§ Direction 1
Gather every line of the entries that contains the string "skLineSegment" and copy each one out.

§ Given passage
[start]

4.2. The Performance of Time Series Reconstruction on Typical Samples

In this section, we used the DCT-PLS method to reconstruct 4-day interval NDVI and surface reflectance time series in typical vegetation samples on local computer with MATLAB software. In order to better illustrate the performance of the DCT-PLS method, the Savitzky–Golay (SG) filter method [47] is introduced to reconstruct the NDVI time series for comparison. The SG filter method is a local polynomial fitting method, which is used to smooth and compute the derivative of a set of continuous value [27].

Due to space limitations of this paper, we only show the reconstruction results of NDVI and surface reflectance in larch, rotation of rice and corn samples. The reconstruction performance of NDVI and surface reflectance in other vegetation species samples can be seen in the Figures S2–S8. For convenience, we only display the initial-screened NDVI and surface reflectance time series (referred as the NDVI obs and corresponding bands obs in Figure 4, Figure 5 and Figure 6 and Figures S2–S8 for simplicity).

Figure 4a shows the comparison of the initial-screened NDVI time series and NDVI time series reconstructed by the SG filter method and the DCT-PLS method for the larch sample in 2020. In Figure 4a, we can see that not all the initial-screened NDVI samples are correct, many of them fluctuate due to contamination of clouds, shadow or aerosols. From day 1 to day 90, the NDVI time series reconstructed by SG filter and DCT-PLS method are consistent. On the day 113, the value of the NDVI sample is 0.0755 which is in line with the trend of vegetation growth. While on the day 103, the value of NDVI sample suddenly reaches 0.2303, which may be affected by the cloud shadow, and NDVI points on days 89–103 reconstructed by SG filter method are affected by this contaminated NDVI sample. While the DCT-PLS method can correctly identify this contaminated NDVI sample and assigns its weight as 0. Therefore, the reconstructed NDVI points by the SG filter method are larger than the reconstructed NDVI from the DCT-PLS method on days 89–103. Similarly, the values of these initial-screened NDVI are abnormally low on the days 138, 165, 233, 253 and 268 and the values of these initial-screened NDVI samples are abnormally high on the days 265 and 270, and the reconstructed NDVI values by SG filterer are also significantly affected by these abnormal NDVI points. In contrast, the DCT-PLS method can assign low weights to these NDVI points, so the reconstructed NDVI time series from the DCT-PLS are smooth and can best reflect the real phenological information of the larch sample.

[end]

§ Records for the exercise

[start]

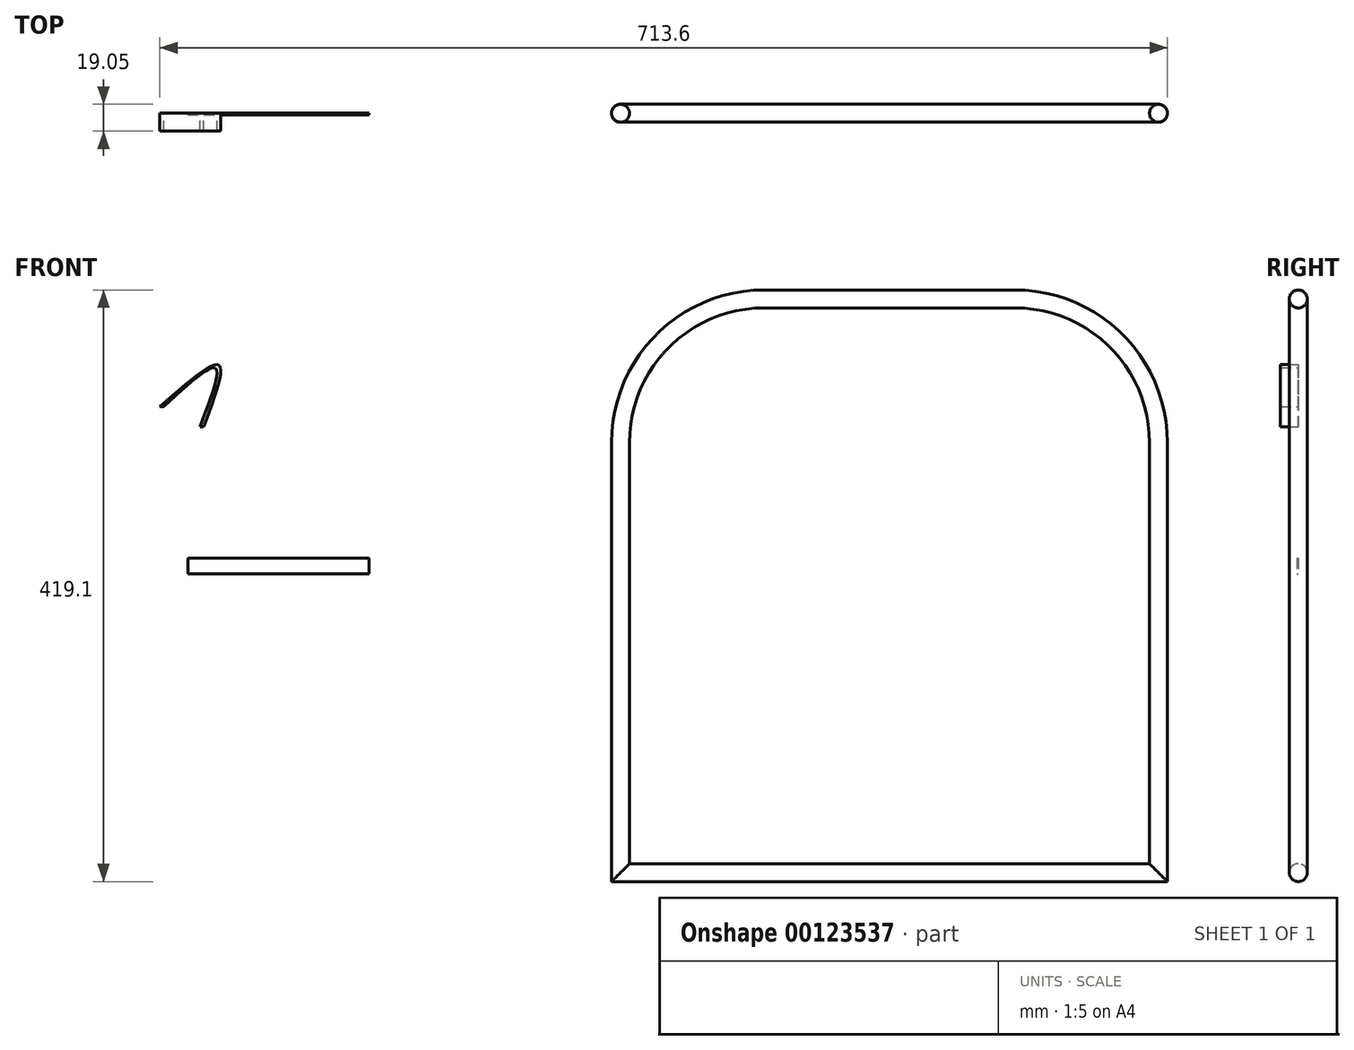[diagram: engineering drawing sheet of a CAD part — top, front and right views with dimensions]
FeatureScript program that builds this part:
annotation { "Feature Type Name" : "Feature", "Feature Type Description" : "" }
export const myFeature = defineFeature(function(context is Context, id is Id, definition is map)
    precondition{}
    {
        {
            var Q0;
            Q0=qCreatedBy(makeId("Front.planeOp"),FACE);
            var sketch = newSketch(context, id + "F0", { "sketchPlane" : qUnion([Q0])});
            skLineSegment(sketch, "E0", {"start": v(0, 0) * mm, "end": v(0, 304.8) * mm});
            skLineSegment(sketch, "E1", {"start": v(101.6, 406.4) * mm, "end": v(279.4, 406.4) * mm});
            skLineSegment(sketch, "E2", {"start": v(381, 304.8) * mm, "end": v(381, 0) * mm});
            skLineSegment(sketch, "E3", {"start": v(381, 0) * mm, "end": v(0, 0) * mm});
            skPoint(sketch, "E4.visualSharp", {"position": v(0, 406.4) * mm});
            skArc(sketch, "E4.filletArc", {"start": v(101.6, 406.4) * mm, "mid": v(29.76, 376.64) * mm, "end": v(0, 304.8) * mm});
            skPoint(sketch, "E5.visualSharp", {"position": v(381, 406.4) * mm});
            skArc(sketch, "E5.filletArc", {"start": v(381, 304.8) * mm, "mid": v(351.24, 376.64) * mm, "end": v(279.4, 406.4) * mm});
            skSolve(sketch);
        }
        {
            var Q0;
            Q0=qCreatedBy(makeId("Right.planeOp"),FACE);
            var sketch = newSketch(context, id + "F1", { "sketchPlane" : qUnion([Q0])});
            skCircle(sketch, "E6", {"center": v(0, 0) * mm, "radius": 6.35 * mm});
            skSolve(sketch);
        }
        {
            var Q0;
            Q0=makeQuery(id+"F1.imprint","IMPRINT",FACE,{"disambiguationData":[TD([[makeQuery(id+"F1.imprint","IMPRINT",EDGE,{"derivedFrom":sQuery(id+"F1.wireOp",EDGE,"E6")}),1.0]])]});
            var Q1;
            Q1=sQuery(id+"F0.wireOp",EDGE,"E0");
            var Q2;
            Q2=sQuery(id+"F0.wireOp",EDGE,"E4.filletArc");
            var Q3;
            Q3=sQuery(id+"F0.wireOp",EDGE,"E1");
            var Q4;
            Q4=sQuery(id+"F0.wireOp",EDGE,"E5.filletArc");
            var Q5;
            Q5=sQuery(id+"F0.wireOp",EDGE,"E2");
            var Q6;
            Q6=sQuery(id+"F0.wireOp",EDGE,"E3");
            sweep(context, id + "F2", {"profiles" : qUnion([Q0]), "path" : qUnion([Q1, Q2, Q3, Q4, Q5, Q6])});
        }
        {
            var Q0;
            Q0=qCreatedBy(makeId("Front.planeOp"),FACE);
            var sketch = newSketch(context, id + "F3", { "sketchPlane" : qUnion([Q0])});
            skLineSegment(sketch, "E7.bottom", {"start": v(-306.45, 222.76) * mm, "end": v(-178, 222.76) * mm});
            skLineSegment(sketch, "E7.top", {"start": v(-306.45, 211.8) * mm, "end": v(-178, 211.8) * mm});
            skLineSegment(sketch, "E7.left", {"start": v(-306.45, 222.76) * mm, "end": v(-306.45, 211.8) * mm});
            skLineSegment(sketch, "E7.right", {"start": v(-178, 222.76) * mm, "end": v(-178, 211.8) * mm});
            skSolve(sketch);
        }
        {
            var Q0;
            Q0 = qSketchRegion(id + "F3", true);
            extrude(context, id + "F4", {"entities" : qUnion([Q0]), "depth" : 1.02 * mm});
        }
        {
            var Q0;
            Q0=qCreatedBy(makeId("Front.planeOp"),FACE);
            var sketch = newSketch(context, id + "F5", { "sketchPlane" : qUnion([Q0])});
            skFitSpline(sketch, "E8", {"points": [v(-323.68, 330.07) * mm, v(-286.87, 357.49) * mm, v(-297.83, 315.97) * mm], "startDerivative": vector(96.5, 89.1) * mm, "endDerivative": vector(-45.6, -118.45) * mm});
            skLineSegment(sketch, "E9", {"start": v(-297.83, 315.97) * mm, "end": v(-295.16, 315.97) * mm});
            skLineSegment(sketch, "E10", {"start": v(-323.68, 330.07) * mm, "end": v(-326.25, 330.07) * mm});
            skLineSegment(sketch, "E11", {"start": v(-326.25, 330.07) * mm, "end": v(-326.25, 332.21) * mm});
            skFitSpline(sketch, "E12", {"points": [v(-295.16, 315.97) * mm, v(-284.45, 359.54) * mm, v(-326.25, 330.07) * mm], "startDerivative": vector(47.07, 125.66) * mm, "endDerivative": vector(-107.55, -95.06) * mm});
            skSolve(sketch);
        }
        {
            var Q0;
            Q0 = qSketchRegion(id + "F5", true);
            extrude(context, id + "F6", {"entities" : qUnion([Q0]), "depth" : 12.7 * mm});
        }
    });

[end]
[start]

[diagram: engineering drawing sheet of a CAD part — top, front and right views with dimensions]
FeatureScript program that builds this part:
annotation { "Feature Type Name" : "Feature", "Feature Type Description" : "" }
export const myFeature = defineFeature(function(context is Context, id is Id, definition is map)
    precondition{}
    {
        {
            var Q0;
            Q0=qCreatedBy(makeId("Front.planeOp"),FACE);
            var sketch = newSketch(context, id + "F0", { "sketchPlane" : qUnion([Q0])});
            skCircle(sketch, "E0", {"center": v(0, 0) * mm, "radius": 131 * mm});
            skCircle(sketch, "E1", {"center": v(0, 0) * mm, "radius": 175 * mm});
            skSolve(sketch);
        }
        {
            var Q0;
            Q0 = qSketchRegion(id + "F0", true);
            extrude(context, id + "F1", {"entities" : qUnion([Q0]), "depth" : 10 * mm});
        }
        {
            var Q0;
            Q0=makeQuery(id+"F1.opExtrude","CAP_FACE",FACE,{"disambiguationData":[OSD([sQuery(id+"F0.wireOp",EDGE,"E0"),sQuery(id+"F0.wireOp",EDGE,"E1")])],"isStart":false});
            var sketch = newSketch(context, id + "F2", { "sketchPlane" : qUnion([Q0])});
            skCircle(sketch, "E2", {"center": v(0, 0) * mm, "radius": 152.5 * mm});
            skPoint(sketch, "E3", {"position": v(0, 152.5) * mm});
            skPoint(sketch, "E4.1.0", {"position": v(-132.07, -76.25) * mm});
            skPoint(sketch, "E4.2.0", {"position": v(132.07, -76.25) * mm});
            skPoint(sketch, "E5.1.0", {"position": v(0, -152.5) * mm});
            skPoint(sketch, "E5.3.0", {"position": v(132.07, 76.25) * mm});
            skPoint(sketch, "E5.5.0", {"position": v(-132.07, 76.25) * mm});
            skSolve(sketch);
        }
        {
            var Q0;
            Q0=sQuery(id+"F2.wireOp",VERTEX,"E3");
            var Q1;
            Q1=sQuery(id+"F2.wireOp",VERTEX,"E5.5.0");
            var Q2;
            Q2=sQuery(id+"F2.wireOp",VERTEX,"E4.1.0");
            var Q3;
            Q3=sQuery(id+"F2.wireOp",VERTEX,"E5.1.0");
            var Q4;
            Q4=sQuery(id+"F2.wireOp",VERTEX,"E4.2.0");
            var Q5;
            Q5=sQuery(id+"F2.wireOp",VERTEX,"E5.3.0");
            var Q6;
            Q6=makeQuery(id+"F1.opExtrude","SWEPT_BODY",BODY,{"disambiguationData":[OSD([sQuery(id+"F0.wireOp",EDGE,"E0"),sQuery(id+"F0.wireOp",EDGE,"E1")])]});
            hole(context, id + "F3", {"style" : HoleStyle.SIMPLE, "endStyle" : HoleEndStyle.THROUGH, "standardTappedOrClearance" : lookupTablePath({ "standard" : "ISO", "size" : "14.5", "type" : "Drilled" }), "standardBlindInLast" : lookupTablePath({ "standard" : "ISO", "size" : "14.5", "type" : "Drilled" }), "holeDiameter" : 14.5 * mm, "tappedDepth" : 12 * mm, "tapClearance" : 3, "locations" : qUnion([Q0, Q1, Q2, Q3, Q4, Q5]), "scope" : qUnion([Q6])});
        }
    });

[end]
[start]

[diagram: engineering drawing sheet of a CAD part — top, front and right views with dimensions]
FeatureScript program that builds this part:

[end]

§ Direction 2
According to the NDVI reconstruction passage, on which days were the initial-screened NDVI values for the larch sample abnormally low? List them all.

§ Output 1
            skLineSegment(sketch, "E0", {"start": v(0, 0) * mm, "end": v(0, 304.8) * mm});
            skLineSegment(sketch, "E1", {"start": v(101.6, 406.4) * mm, "end": v(279.4, 406.4) * mm});
            skLineSegment(sketch, "E2", {"start": v(381, 304.8) * mm, "end": v(381, 0) * mm});
            skLineSegment(sketch, "E3", {"start": v(381, 0) * mm, "end": v(0, 0) * mm});
            skLineSegment(sketch, "E7.bottom", {"start": v(-306.45, 222.76) * mm, "end": v(-178, 222.76) * mm});
            skLineSegment(sketch, "E7.top", {"start": v(-306.45, 211.8) * mm, "end": v(-178, 211.8) * mm});
            skLineSegment(sketch, "E7.left", {"start": v(-306.45, 222.76) * mm, "end": v(-306.45, 211.8) * mm});
            skLineSegment(sketch, "E7.right", {"start": v(-178, 222.76) * mm, "end": v(-178, 211.8) * mm});
            skLineSegment(sketch, "E9", {"start": v(-297.83, 315.97) * mm, "end": v(-295.16, 315.97) * mm});
            skLineSegment(sketch, "E10", {"start": v(-323.68, 330.07) * mm, "end": v(-326.25, 330.07) * mm});
            skLineSegment(sketch, "E11", {"start": v(-326.25, 330.07) * mm, "end": v(-326.25, 332.21) * mm});

§ Output 2
138, 165, 233, 253, 268